Written task: Can you give the text lines in the material below again, with every "Røde" renamed to "RØDE", nothing else changed, and the pictures left out?

--- Data for processing Enclosed Below ---

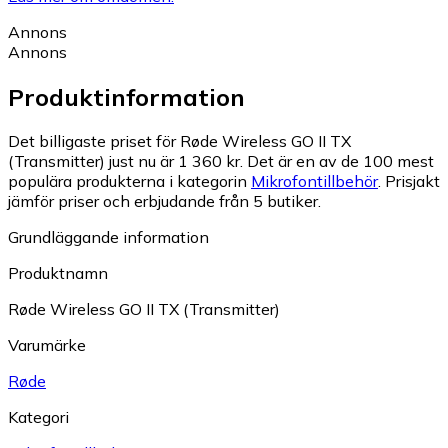
Annons
Annons
Produktinformation
Det billigaste priset för Røde Wireless GO II TX
(Transmitter) just nu är 1 360 kr.
Det är en av de 100 mest
populära produkterna i kategorin
Mikrofontillbehör
.
Prisjakt
jämför priser och erbjudande från 5 butiker.
Grundläggande information
Produktnamn
Røde Wireless GO II TX (Transmitter)
Varumärke
Røde
Kategori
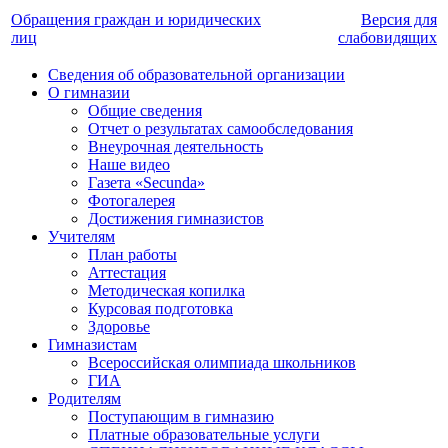
Обращения граждан и юридических
Версия для
лиц
слабовидящих
Сведения об образовательной организации
О гимназии
Общие сведения
Отчет о результатах самообследования
Внеурочная деятельность
Наше видео
Газета «Secunda»
Фотогалерея
Достижения гимназистов
Учителям
План работы
Аттестация
Методическая копилка
Курсовая подготовка
Здоровье
Гимназистам
Всероссийская олимпиада школьников
ГИА
Родителям
Поступающим в гимназию
Платные образовательные услуги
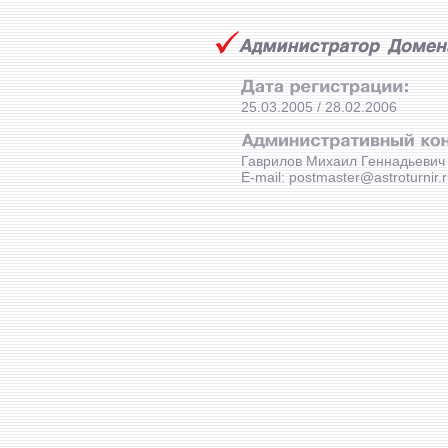
25.03.2005 / 28.02.2006
Гаврилов Михаил Геннадьевич
E-mail: postmaster@astroturnir.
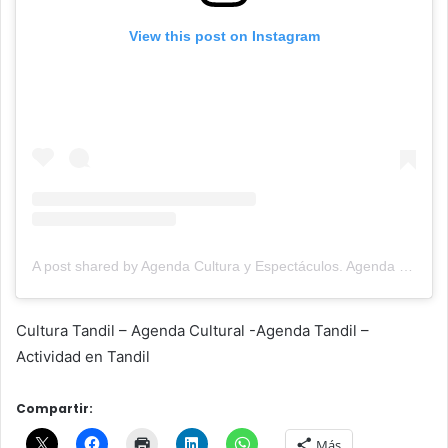
View this post on Instagram
A post shared by Agenda Cultura y Espectáculos. Agenda Cultural Tandil. (@agendacye)
Cultura Tandil – Agenda Cultural -Agenda Tandil –
Actividad en Tandil
Compartir:
Más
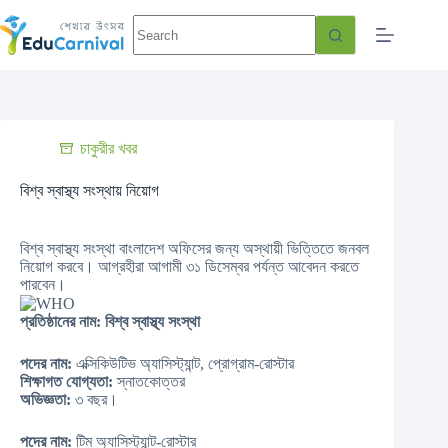
চাকুরীর খবর
বিশ্ব স্বাস্থ্য সংস্থায় নিয়োগ
বিশ্ব স্বাস্থ্য সংস্থা বাংলাদেশ অফিসের জন্য অস্থায়ী ভিত্তিতে জনবল
নিয়োগ করবে। আগ্রহীরা আগামী ৩১ ডিসেম্বর পর্যন্ত আবেদন করতে
পারবেন।
প্রতিষ্ঠানের নাম: বিশ্ব স্বাস্থ্য সংস্থা
পদের নাম:
এক্সিকিউটিভ অ্যাসিস্ট্যান্ট, প্রোগ্রাম-রোস্টার
শিক্ষাগত যোগ্যতা:
স্নাতকোত্তর
অভিজ্ঞতা:
৩ বছর।
পদের নাম:
টিম অ্যাসিস্ট্যান্ট-রোস্টার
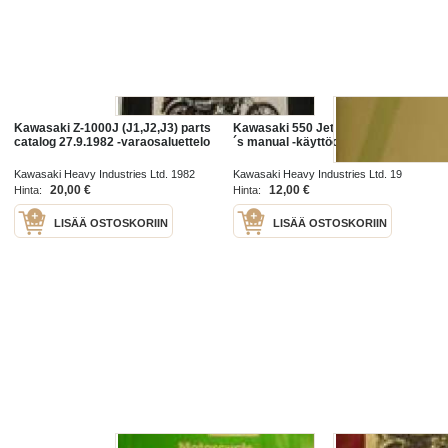
Kawasaki Z-1000J (J1,J2,J3) parts
Kawasaki 550 Jet Ski 1987 owner
catalog 27.9.1982 -varaosaluettelo
´s manual -käyttöohjekirja
Kawasaki Heavy Industries Ltd. 1982
Kawasaki Heavy Industries Ltd. 19
20,00 €
12,00 €
Hinta:
Hinta:
LISÄÄ OSTOSKORIIN
LISÄÄ OSTOSKORIIN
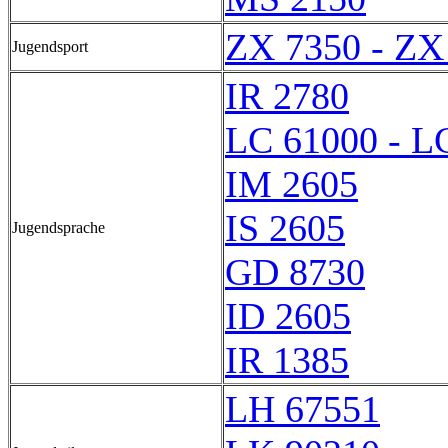
ZX 7350 - ZX
Jugendsport
IR 2780
LC 61000 - L
IM 2605
IS 2605
Jugendsprache
GD 8730
ID 2605
IR 1385
LH 67551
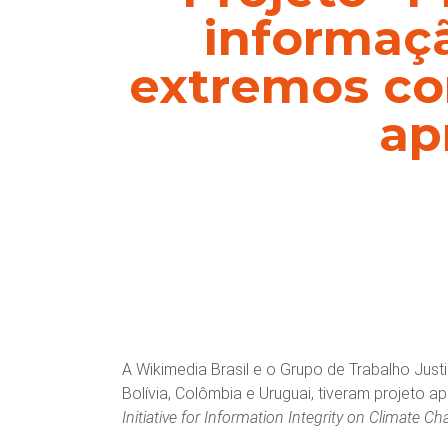
informaçã
extremos co
ap
A Wikimedia Brasil e o Grupo de Trabalho Just
Bolívia, Colômbia e Uruguai, tiveram projeto
Initiative for Information Integrity on Climate C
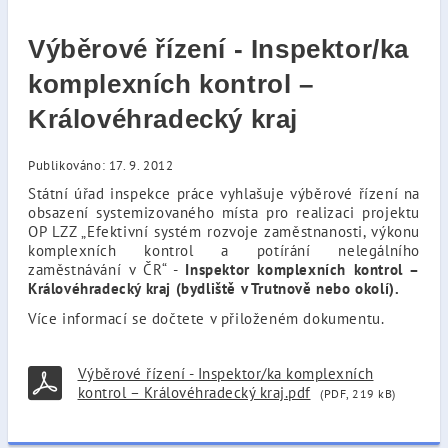
Výběrové řízení - Inspektor/ka
komplexních kontrol –
Královéhradecký kraj
Publikováno: 17. 9. 2012
Státní úřad inspekce práce vyhlašuje výběrové řízení na
obsazení systemizovaného místa pro realizaci projektu
OP LZZ „Efektivní systém rozvoje zaměstnanosti, výkonu
komplexních kontrol a potírání nelegálního
zaměstnávání v ČR“ -
Inspektor komplexních kontrol –
Královéhradecký kraj (bydliště v Trutnově nebo okolí).
Více informací se dočtete v přiloženém dokumentu.
Výběrové řízení - Inspektor/ka komplexních
kontrol – Královéhradecký kraj.pdf
(PDF, 219 kB)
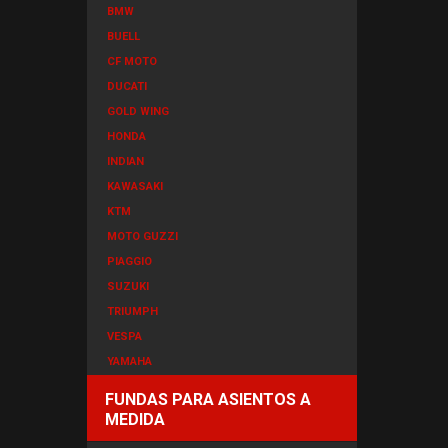
BMW
BUELL
CF MOTO
DUCATI
GOLD WING
HONDA
INDIAN
KAWASAKI
KTM
MOTO GUZZI
PIAGGIO
SUZUKI
TRIUMPH
VESPA
YAMAHA
FUNDAS PARA ASIENTOS A
MEDIDA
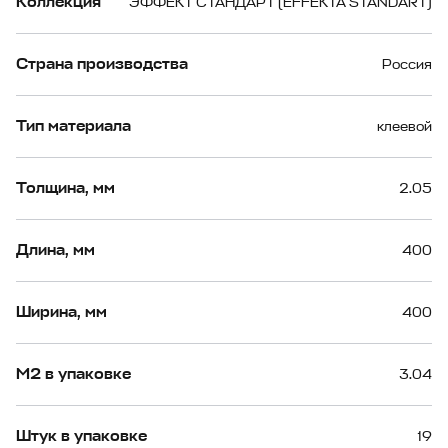
Коллекция
ЭФФЕКТ СТАНДАРТ (EFFEKTA STANDART)
Страна производства
Россия
Тип материала
клеевой
Толщина, мм
2.05
Длина, мм
400
Ширина, мм
400
М2 в упаковке
3.04
Штук в упаковке
19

--- End of Enclosed Data for processing ---

Response for this exercise:
Annons
Annons
Produktinformation
Det billigaste priset för RØDE Wireless GO II TX
(Transmitter) just nu är 1 360 kr.
Det är en av de 100 mest
populära produkterna i kategorin
Mikrofontillbehör
.
Prisjakt
jämför priser och erbjudande från 5 butiker.
Grundläggande information
Produktnamn
RØDE Wireless GO II TX (Transmitter)
Varumärke
RØDE
Kategori
Обращения граждан и юридических
Версия для
лиц
слабовидящих
Сведения об образовательной организации
О гимназии
Общие сведения
Отчет о результатах самообследования
Внеурочная деятельность
Наше видео
Газета «Secunda»
Фотогалерея
Достижения гимназистов
Учителям
План работы
Аттестация
Методическая копилка
Курсовая подготовка
Здоровье
Гимназистам
Всероссийская олимпиада школьников
ГИА
Родителям
Поступающим в гимназию
Платные образовательные услуги
25.03.2005 / 28.02.2006
Гаврилов Михаил Геннадьевич
E-mail: postmaster@astroturnir.
View this post on Instagram
A post shared by Agenda Cultura y Espectáculos. Agenda Cultural Tandil. (@agendacye)
Cultura Tandil – Agenda Cultural -Agenda Tandil –
Actividad en Tandil
Compartir:
Más
চাকুরীর খবর
বিশ্ব স্বাস্থ্য সংস্থায় নিয়োগ
বিশ্ব স্বাস্থ্য সংস্থা বাংলাদেশ অফিসের জন্য অস্থায়ী ভিত্তিতে জনবল
নিয়োগ করবে। আগ্রহীরা আগামী ৩১ ডিসেম্বর পর্যন্ত আবেদন করতে
পারবেন।
প্রতিষ্ঠানের নাম: বিশ্ব স্বাস্থ্য সংস্থা
পদের নাম:
এক্সিকিউটিভ অ্যাসিস্ট্যান্ট, প্রোগ্রাম-রোস্টার
শিক্ষাগত যোগ্যতা:
স্নাতকোত্তর
অভিজ্ঞতা:
৩ বছর।
পদের নাম:
টিম অ্যাসিস্ট্যান্ট-রোস্টার
Kawasaki Z-1000J (J1,J2,J3) parts
Kawasaki 550 Jet Ski 1987 owner
catalog 27.9.1982 -varaosaluettelo
´s manual -käyttöohjekirja
Kawasaki Heavy Industries Ltd. 1982
Kawasaki Heavy Industries Ltd. 19
20,00 €
12,00 €
Hinta:
Hinta:
LISÄÄ OSTOSKORIIN
LISÄÄ OSTOSKORIIN
ZX 7350 - ZX
Jugendsport
IR 2780
LC 61000 - L
IM 2605
IS 2605
Jugendsprache
GD 8730
ID 2605
IR 1385
LH 67551
informaçã
extremos co
ap
A Wikimedia Brasil e o Grupo de Trabalho Just
Bolívia, Colômbia e Uruguai, tiveram projeto
Initiative for Information Integrity on Climate C
Výběrové řízení - Inspektor/ka
komplexních kontrol –
Královéhradecký kraj
Publikováno: 17. 9. 2012
Státní úřad inspekce práce vyhlašuje výběrové řízení na
obsazení systemizovaného místa pro realizaci projektu
OP LZZ „Efektivní systém rozvoje zaměstnanosti, výkonu
komplexních kontrol a potírání nelegálního
zaměstnávání v ČR“ -
Inspektor komplexních kontrol –
Královéhradecký kraj (bydliště v Trutnově nebo okolí).
Více informací se dočtete v přiloženém dokumentu.
Výběrové řízení - Inspektor/ka komplexních
kontrol – Královéhradecký kraj.pdf
(PDF, 219 kB)
BMW
BUELL
CF MOTO
DUCATI
GOLD WING
HONDA
INDIAN
KAWASAKI
KTM
MOTO GUZZI
PIAGGIO
SUZUKI
TRIUMPH
VESPA
YAMAHA
FUNDAS PARA ASIENTOS A
MEDIDA
Коллекция
ЭФФЕКТ СТАНДАРТ (EFFEKTA STANDART)
Страна производства
Россия
Тип материала
клеевой
Толщина, мм
2.05
Длина, мм
400
Ширина, мм
400
М2 в упаковке
3.04
Штук в упаковке
19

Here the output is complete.